Study material:
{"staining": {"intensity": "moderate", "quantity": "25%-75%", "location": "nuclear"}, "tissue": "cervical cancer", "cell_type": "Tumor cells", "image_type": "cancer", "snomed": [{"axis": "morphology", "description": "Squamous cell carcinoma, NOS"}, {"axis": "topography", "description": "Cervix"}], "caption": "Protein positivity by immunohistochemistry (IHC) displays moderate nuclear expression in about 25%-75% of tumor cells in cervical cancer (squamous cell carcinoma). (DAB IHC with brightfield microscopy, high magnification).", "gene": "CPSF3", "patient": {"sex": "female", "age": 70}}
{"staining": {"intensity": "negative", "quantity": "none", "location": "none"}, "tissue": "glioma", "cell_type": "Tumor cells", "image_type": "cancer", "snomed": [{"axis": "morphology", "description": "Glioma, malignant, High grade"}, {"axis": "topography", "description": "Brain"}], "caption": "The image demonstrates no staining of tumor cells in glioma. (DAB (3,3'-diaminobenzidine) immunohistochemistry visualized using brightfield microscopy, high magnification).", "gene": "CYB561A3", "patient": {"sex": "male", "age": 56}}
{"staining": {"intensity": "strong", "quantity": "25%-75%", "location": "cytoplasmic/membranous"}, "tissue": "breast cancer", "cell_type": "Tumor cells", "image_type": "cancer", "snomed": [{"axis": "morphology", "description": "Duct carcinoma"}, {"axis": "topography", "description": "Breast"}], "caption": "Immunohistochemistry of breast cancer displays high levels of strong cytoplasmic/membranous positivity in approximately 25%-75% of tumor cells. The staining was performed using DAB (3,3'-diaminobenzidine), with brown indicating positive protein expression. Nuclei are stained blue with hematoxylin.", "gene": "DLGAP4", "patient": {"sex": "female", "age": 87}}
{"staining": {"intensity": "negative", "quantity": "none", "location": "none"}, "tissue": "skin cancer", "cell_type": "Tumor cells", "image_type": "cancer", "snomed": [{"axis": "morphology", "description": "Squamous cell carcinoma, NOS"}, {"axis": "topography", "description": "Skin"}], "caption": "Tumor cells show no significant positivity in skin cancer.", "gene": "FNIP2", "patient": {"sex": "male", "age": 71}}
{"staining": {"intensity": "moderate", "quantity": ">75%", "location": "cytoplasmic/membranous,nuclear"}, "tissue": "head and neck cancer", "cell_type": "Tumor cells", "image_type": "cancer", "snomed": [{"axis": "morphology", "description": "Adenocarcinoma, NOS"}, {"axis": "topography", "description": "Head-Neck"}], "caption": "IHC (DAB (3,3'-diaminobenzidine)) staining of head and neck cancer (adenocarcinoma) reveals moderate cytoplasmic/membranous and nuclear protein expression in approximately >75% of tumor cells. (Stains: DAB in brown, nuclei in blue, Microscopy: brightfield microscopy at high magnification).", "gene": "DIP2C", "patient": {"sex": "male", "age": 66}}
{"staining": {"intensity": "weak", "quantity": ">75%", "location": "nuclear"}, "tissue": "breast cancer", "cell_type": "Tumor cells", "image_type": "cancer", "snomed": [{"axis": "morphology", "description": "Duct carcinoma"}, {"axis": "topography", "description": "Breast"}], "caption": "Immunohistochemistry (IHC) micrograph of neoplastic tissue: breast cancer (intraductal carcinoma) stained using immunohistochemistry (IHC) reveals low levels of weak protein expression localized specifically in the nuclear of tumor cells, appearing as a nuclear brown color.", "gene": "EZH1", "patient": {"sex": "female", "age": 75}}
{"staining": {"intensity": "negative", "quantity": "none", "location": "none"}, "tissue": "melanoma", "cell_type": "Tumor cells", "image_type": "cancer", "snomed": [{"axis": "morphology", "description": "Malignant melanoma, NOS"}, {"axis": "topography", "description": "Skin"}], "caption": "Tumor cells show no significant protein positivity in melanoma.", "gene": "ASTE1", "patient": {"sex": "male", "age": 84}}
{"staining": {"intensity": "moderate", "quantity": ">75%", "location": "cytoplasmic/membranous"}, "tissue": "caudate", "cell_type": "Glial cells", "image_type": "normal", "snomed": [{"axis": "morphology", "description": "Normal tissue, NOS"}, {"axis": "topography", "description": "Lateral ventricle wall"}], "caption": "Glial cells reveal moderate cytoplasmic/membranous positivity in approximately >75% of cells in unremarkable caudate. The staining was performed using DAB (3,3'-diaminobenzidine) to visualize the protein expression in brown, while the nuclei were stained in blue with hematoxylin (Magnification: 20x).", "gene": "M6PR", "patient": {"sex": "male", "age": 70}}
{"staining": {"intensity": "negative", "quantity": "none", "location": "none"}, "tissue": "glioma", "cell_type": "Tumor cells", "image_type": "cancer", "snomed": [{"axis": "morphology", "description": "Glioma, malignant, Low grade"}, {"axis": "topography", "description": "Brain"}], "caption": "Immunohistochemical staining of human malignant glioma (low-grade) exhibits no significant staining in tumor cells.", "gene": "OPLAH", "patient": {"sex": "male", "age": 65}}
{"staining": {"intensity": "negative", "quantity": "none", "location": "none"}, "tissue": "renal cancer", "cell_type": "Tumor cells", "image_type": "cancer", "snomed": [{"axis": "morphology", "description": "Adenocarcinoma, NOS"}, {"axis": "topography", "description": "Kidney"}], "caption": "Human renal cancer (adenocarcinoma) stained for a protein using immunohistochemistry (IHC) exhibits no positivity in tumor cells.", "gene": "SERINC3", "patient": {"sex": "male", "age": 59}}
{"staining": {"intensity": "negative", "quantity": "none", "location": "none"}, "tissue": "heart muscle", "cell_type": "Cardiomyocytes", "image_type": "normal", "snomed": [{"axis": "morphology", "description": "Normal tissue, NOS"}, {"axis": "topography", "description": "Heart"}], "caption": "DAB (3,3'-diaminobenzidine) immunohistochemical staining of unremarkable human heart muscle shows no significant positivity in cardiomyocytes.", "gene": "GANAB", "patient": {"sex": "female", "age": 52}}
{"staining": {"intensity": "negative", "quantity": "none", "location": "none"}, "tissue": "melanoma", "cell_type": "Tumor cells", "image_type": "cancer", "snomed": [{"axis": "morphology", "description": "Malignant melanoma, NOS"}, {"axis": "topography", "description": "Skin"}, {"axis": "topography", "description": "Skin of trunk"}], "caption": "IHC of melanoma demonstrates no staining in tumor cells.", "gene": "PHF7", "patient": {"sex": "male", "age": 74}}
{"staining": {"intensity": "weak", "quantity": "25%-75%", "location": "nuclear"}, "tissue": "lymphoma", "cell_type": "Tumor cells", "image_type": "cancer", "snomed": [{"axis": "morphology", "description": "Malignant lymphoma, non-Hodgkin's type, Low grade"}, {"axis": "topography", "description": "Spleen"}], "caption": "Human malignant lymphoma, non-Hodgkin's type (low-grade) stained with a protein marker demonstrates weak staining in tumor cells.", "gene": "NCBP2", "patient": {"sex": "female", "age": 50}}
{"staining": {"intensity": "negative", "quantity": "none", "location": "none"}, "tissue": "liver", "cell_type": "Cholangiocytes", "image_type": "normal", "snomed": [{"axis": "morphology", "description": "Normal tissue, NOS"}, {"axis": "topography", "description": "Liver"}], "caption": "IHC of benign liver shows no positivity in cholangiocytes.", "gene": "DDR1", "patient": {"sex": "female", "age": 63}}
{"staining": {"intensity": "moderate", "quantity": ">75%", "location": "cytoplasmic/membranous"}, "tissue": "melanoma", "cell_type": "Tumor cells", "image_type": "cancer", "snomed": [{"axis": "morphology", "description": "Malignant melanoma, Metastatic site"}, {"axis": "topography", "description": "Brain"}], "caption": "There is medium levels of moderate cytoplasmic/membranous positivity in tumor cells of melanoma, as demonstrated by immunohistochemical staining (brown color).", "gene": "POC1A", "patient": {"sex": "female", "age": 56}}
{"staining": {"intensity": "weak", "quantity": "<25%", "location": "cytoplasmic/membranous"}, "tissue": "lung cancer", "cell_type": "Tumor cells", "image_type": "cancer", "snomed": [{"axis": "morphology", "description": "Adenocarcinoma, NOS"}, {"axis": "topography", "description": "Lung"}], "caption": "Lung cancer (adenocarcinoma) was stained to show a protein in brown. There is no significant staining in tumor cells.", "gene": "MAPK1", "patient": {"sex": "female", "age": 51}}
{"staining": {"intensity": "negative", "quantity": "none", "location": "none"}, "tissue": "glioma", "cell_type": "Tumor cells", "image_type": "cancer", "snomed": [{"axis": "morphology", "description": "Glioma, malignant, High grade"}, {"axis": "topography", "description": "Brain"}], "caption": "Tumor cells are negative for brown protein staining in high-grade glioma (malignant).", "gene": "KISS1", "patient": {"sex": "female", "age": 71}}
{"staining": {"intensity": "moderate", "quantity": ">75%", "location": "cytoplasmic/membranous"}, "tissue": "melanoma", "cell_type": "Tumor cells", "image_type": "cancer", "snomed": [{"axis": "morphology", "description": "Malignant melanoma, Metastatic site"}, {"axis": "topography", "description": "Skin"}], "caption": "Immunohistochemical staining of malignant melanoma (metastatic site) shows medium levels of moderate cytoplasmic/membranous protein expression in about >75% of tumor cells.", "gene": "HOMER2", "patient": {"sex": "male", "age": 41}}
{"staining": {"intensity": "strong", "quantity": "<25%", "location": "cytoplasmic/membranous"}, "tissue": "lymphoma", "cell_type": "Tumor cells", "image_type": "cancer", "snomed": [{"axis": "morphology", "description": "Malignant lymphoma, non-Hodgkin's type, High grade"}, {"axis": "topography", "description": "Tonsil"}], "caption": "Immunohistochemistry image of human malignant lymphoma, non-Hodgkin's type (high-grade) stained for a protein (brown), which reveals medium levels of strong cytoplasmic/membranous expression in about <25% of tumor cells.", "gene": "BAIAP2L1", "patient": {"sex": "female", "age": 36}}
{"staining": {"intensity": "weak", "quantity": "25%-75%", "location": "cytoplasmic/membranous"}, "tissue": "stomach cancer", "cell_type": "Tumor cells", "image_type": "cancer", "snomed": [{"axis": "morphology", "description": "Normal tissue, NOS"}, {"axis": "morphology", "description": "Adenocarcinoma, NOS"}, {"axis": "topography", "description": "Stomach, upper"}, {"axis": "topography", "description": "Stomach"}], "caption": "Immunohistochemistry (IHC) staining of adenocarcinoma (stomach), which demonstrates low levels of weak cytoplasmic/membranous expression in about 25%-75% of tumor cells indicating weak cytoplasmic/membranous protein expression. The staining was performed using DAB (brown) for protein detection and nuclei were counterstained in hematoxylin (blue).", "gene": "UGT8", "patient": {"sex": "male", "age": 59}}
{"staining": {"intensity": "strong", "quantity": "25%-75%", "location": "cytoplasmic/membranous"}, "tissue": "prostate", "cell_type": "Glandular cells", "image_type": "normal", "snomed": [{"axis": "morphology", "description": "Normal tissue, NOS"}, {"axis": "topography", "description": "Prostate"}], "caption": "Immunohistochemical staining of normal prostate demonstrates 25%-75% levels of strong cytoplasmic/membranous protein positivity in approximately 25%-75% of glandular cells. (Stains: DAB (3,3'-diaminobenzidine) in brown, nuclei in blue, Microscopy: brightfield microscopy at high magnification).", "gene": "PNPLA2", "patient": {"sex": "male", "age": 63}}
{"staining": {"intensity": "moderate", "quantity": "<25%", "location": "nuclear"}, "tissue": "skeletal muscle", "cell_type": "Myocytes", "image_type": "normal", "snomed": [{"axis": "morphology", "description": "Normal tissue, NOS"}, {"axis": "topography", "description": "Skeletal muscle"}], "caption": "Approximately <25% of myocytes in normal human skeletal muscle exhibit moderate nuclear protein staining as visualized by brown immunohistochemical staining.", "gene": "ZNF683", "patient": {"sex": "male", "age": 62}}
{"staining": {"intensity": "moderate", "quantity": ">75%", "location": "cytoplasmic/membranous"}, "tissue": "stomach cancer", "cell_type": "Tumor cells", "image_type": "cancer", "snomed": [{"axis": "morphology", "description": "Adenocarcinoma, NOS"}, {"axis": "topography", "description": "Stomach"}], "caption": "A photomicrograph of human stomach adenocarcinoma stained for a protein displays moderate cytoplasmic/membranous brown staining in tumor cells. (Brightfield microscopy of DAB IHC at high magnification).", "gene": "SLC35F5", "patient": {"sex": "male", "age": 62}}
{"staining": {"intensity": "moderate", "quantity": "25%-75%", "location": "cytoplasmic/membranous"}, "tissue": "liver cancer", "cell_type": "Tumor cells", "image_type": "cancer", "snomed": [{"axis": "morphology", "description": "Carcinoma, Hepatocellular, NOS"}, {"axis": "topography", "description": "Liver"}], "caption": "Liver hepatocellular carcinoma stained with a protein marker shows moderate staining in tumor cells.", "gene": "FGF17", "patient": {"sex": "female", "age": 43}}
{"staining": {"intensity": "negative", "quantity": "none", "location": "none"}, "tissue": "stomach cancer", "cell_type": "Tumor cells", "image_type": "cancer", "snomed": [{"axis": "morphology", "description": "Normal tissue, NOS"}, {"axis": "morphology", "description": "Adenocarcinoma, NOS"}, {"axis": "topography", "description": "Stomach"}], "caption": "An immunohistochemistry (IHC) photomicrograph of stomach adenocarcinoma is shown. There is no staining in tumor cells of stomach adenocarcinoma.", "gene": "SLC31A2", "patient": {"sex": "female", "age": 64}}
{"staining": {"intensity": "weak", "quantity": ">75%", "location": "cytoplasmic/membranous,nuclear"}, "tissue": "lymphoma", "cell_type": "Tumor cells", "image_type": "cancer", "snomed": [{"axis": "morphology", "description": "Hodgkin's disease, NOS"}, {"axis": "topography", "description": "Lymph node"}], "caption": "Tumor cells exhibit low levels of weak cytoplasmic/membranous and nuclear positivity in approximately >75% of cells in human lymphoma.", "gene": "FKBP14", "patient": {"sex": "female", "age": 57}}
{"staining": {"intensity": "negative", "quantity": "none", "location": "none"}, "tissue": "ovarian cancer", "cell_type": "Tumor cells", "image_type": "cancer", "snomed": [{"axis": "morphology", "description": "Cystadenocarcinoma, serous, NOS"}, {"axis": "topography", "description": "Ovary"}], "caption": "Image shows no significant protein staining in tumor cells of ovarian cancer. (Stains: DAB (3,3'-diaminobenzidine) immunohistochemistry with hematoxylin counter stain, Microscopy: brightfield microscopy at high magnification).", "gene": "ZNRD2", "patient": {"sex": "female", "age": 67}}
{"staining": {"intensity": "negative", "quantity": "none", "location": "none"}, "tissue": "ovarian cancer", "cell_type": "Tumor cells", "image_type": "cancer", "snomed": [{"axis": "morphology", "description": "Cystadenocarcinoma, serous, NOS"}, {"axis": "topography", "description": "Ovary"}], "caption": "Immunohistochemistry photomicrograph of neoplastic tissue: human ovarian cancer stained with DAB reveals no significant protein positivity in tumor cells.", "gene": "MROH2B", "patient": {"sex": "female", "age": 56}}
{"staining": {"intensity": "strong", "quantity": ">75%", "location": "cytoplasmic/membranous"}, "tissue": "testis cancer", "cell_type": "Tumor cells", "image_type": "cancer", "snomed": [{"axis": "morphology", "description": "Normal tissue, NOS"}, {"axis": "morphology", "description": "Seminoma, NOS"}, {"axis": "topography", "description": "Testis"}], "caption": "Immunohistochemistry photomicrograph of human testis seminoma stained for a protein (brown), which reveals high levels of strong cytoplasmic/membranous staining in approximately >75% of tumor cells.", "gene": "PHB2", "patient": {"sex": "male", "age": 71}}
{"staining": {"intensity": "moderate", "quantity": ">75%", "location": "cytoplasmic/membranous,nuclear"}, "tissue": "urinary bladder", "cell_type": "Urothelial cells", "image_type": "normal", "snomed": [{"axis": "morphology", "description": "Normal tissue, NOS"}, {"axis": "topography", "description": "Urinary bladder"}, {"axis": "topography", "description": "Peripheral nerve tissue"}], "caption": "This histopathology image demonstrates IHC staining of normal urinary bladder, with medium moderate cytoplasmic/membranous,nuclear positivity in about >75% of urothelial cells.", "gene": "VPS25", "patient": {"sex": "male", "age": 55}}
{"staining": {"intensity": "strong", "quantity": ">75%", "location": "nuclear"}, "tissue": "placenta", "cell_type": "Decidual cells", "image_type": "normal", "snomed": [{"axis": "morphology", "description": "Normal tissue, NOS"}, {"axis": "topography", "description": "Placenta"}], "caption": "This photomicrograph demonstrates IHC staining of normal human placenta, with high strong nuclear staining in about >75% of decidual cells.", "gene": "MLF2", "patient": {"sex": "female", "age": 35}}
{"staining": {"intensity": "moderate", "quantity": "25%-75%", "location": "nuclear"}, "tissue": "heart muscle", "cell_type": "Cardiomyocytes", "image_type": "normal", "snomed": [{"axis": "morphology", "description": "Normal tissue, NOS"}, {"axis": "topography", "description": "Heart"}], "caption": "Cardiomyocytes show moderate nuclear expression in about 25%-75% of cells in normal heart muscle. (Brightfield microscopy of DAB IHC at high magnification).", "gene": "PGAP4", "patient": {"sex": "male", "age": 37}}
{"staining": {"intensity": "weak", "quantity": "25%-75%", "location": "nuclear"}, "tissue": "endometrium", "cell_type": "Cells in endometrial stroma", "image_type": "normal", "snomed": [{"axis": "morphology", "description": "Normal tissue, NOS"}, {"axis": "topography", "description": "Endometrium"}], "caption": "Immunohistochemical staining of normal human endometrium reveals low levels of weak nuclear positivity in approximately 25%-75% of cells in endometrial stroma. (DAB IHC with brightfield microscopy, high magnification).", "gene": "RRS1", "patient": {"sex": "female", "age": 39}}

Directions:
From the data, collect all lines where the string "This" appears.

Exercise response:
{"staining": {"intensity": "moderate", "quantity": ">75%", "location": "cytoplasmic/membranous,nuclear"}, "tissue": "urinary bladder", "cell_type": "Urothelial cells", "image_type": "normal", "snomed": [{"axis": "morphology", "description": "Normal tissue, NOS"}, {"axis": "topography", "description": "Urinary bladder"}, {"axis": "topography", "description": "Peripheral nerve tissue"}], "caption": "This histopathology image demonstrates IHC staining of normal urinary bladder, with medium moderate cytoplasmic/membranous,nuclear positivity in about >75% of urothelial cells.", "gene": "VPS25", "patient": {"sex": "male", "age": 55}}
{"staining": {"intensity": "strong", "quantity": ">75%", "location": "nuclear"}, "tissue": "placenta", "cell_type": "Decidual cells", "image_type": "normal", "snomed": [{"axis": "morphology", "description": "Normal tissue, NOS"}, {"axis": "topography", "description": "Placenta"}], "caption": "This photomicrograph demonstrates IHC staining of normal human placenta, with high strong nuclear staining in about >75% of decidual cells.", "gene": "MLF2", "patient": {"sex": "female", "age": 35}}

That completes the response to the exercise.